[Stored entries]
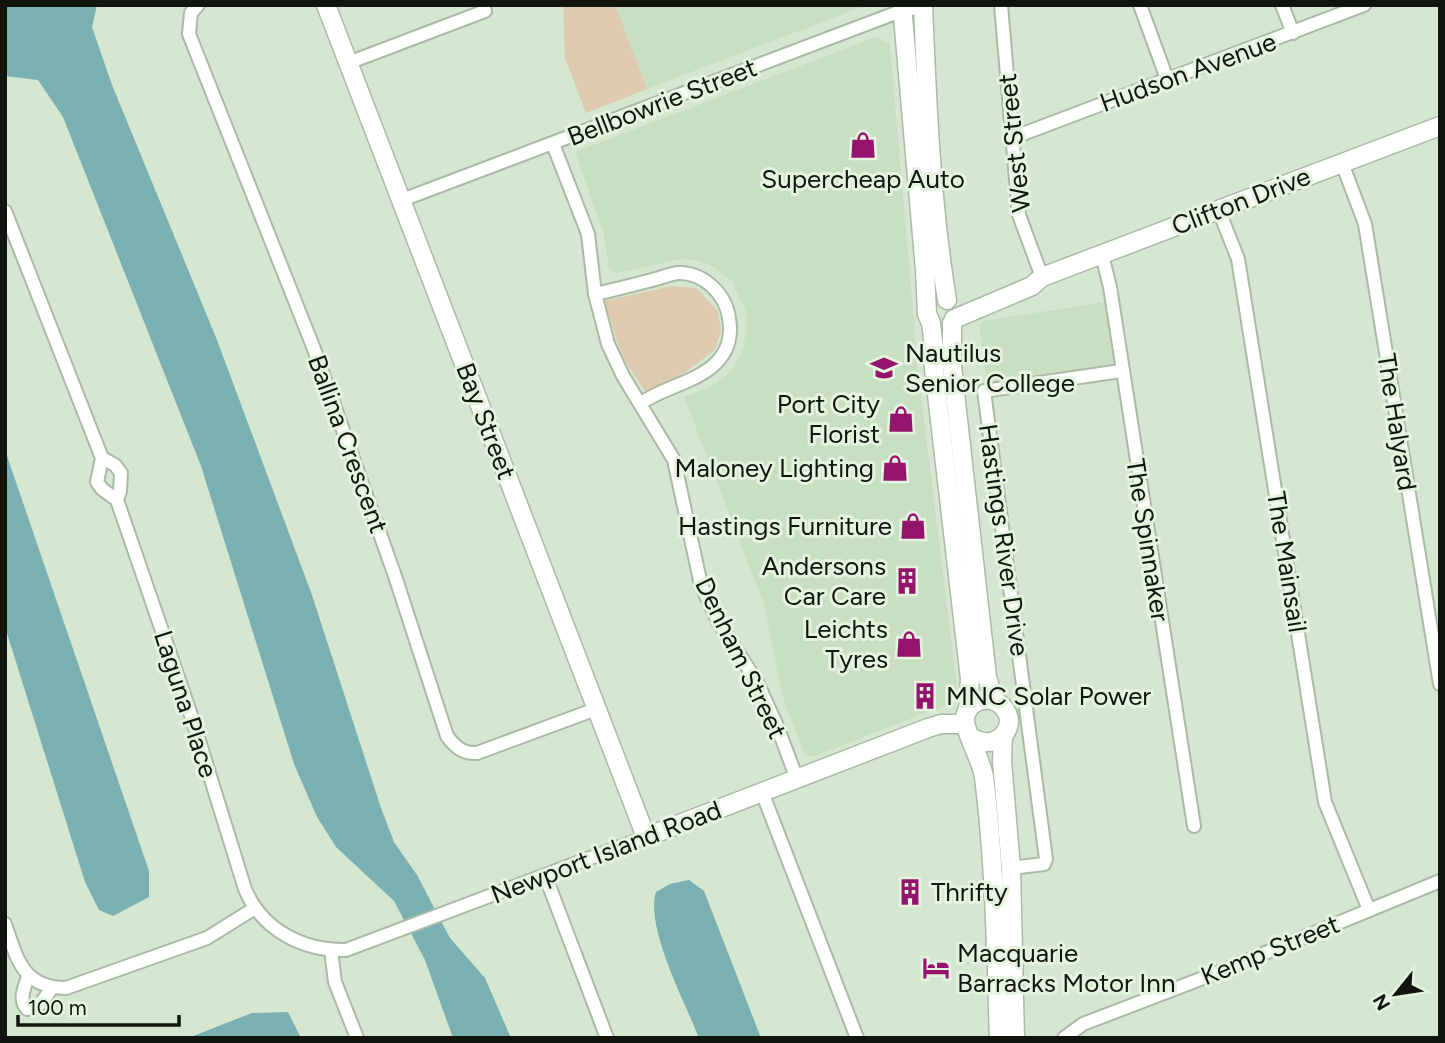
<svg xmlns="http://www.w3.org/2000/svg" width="1445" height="1043" viewBox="0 0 1445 1043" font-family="Figtree,sans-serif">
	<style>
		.built { fill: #c9dfc3 }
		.green { fill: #decaae }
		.water { fill: #7ab0b2 }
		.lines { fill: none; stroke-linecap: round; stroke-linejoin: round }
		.street-casing { stroke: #aabaa5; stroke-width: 16 }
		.secondary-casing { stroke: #aabaa5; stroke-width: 21 }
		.street { stroke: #fff; stroke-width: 12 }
		.secondary { stroke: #fff; stroke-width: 18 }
		.labels { text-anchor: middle; stroke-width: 6; stroke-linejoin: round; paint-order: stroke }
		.street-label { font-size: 26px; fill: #10150e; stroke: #e4f4de }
		.poi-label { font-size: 26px; fill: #10150e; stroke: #e4f4de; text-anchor: end }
	</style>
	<rect width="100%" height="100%" fill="#d6e7d1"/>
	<g class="built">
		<path d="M 614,5 L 867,5 L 647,89 Z"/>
		<path d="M 876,37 L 890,45 L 918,370 L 958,695 L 954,702 L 812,757 L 805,754 L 783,698 L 764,604 L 684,397 L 714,385 L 733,369 L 744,347 L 747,323 L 746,312 L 732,281 L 713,267 L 698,261 L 681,259 L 617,273 L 609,268 L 603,232 L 575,152 Z"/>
		<path d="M 1105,302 L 1115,365 L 1112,367 L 991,385 L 987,382 L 979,325 L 983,321 Z"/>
	</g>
	<g class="green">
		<path d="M 563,5 L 615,5 L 647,89 L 586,113 L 565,58 Z"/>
		<path d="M 671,286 L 696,288 L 718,311 L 721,331 L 715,350 L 687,371 L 646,393 L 622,356 L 604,301 Z"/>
	</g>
	<g class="water">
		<path d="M 5,5 L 97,5 L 92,27 L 112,85 L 217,340 L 312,595 L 381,808 L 394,842 L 417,875 L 450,938 L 485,978 L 511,1038 L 453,1038 L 425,960 L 394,901 L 336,847 L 317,817 L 294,764 L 201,466 L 63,117 L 38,80 L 5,76 Z"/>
		<path d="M 5,450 L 149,871 L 149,897 L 113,916 L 99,910 L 85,882 L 5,627 Z"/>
		<path d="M 689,880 L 704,891 L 761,1038 L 699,1038 C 685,1002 645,927 656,892 L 670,884 Z"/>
		<path d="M 288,1012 L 301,1038 L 188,1038 L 252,1013 Z"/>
	</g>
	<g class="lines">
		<defs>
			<g id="street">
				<path d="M 198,5 L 191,13 L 189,34 L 314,349 L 395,576 L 447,736 C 455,747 463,754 477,753 L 596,709"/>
				<path d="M 1001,5 L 1019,215 L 1042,277"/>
				<path d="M 1140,5 L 1167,79"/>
				<path d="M 1282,5 L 1293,33"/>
				<path d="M 348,63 L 485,11 L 483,5"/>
				<path d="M 1012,138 L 1364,5"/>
				<path d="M 553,144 L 588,234 L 595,294 L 608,344 L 623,376 L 674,460 L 701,585 L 719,623 L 757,682 L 777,726 L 797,779"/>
				<path d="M 1342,163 L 1365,224 L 1440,684"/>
				<path d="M 402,200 L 893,14 L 923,6"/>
				<path d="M 5,211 L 102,458 L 97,482 L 102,489 L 117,500 L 192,718 L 245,889 C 262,930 303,951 346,950 L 646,837"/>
				<path d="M 1219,211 L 1238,259 L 1325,802 L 1369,910"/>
				<path d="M 1102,255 L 1110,287 L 1194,826"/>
				<path d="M 595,294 C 614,290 633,285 652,280 C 660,278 670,274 678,273 C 704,272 726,295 729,318 C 732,335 728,351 716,363 C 697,382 664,387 641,403"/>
				<path d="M 102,458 L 115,465 L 121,473 L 120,491 L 117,500"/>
				<path d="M 762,792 L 857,1038"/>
				<path d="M 1011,868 L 1044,864 L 1046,859 L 984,391 L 1121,371"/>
				<path d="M 545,875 L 607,1038"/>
				<path d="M 5,924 C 17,959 23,988 66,988 L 207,938 L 255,908"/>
				<path d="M 331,950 L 335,982 L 357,1038"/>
				<path d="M 28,976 C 25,987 18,999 27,1009 C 39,1010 45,997 52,988"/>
				<path d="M 1064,1038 L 1083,1024 L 1224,970 L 1440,881"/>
			</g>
			<g id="secondary">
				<path d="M 326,5 L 646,837 L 928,728 L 941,724 L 965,724"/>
				<path d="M 902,5 L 925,270 L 927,314 L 931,323 L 934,347 L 934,369 L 970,679 L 968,710"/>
				<path d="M 923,5 C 927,103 931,203 947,300"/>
				<path d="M 954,319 L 1032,286 L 1042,277 L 1440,126"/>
				<path d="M 952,323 L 952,366 L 987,677 L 994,700"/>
				<path d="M 1003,736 L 1002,761 L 1011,868 L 1015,1038"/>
				<path d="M 971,737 C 995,754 1022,726 1002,706 C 990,694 968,700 965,717 C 963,729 982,761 984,777 C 995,864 996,951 999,1038"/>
			</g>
		</defs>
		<use href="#street" class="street-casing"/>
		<use href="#secondary" class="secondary-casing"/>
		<use href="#street" class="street"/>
		<use href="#secondary" class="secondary"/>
	</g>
	<defs>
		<symbol id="shop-bare" viewBox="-9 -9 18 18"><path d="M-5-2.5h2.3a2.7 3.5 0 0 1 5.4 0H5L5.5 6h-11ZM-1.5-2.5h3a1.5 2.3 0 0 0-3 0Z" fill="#94136d" stroke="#e4f4de" stroke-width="2.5" paint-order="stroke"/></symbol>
		<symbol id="university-bare" viewBox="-9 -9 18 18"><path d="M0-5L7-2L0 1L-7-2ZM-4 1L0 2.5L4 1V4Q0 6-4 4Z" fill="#94136d" stroke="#e4f4de" stroke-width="2.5" paint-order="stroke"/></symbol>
		<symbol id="building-bare" viewBox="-9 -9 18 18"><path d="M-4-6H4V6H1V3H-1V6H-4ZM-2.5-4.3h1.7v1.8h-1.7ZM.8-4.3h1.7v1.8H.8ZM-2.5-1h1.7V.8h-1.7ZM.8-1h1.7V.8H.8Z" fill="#94136d" stroke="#e4f4de" stroke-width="2.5" paint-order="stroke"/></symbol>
		<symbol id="hotel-bare" viewBox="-9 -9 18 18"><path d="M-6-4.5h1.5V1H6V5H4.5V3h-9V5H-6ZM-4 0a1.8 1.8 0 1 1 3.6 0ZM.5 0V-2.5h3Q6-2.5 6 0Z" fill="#94136d" stroke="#e4f4de" stroke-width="2.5" paint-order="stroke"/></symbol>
	</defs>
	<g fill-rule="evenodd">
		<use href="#shop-bare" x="844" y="126" width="38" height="38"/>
		<use href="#university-bare" x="865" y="349" width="38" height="38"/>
		<use href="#shop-bare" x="882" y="400" width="38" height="38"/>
		<use href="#shop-bare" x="876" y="449" width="38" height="38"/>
		<use href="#shop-bare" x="894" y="507" width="38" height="38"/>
		<use href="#building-bare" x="888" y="562" width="38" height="38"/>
		<use href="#shop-bare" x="890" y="625" width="38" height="38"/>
		<use href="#building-bare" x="906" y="677" width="38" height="38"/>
		<use href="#building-bare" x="891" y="873" width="38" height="38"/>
		<use href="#hotel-bare" x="917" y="949" width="38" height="38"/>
	</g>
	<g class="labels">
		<g class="street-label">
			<text transform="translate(1188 72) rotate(-20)" y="9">Hudson Avenue</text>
			<text transform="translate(662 102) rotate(-21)" y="9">Bellbowrie Street</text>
			<text transform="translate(1014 143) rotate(-96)" y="9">West Street</text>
			<text transform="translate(1241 201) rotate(-21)" y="9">Clifton Drive</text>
			<text transform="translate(486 421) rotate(69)" y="9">Bay Street</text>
			<text transform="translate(1397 422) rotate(81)" y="9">The Halyard</text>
			<text transform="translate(348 444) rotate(70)" y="9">Ballina Crescent</text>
			<text transform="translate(1004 540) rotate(82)" y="9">Hastings River Drive</text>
			<text transform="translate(1148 540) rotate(81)" y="9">The Spinnaker</text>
			<text transform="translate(1287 562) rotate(81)" y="9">The Mainsail</text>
			<text transform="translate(741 658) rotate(64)" y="9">Denham Street</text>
			<text transform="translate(186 704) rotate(72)" y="9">Laguna Place</text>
			<text transform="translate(606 852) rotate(-21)" y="9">Newport Island Road</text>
			<text transform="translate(1270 950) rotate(-22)" y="9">Kemp Street</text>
		</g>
		<g class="poi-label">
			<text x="863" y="188" text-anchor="middle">Supercheap Auto</text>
			<text x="905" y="362" text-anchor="start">Nautilus<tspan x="905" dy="30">Senior College</tspan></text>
			<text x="880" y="413">Port City<tspan x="880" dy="30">Florist</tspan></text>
			<text x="874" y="477">Maloney Lighting</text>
			<text x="892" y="535">Hastings Furniture</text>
			<text x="886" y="575">Andersons<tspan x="886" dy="30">Car Care</tspan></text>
			<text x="888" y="638">Leichts<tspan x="888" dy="30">Tyres</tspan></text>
			<text x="946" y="705" text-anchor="start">MNC Solar Power</text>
			<text x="931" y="901" text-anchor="start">Thrifty</text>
			<text x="957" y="962" text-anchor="start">Macquarie<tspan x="957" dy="30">Barracks Motor Inn</tspan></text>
		</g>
	</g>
	<rect width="1445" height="1043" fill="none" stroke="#10150e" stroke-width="14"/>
	<g transform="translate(1396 994) rotate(240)" stroke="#e4f4de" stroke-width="5" paint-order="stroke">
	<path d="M0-5L12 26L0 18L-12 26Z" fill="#10150e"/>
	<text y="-10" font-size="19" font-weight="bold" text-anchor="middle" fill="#10150e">N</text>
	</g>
	<path d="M18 1015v10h161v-10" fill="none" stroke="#10150e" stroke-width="3.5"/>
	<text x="28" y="1015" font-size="21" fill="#10150e" stroke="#e4f4de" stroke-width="5" paint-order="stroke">100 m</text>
</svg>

- [Exercise aim]
The expected answer is each line of the records above that includes the string "lines".

- [Result of this task]
		.lines { fill: none; stroke-linecap: round; stroke-linejoin: round }
	<g class="lines">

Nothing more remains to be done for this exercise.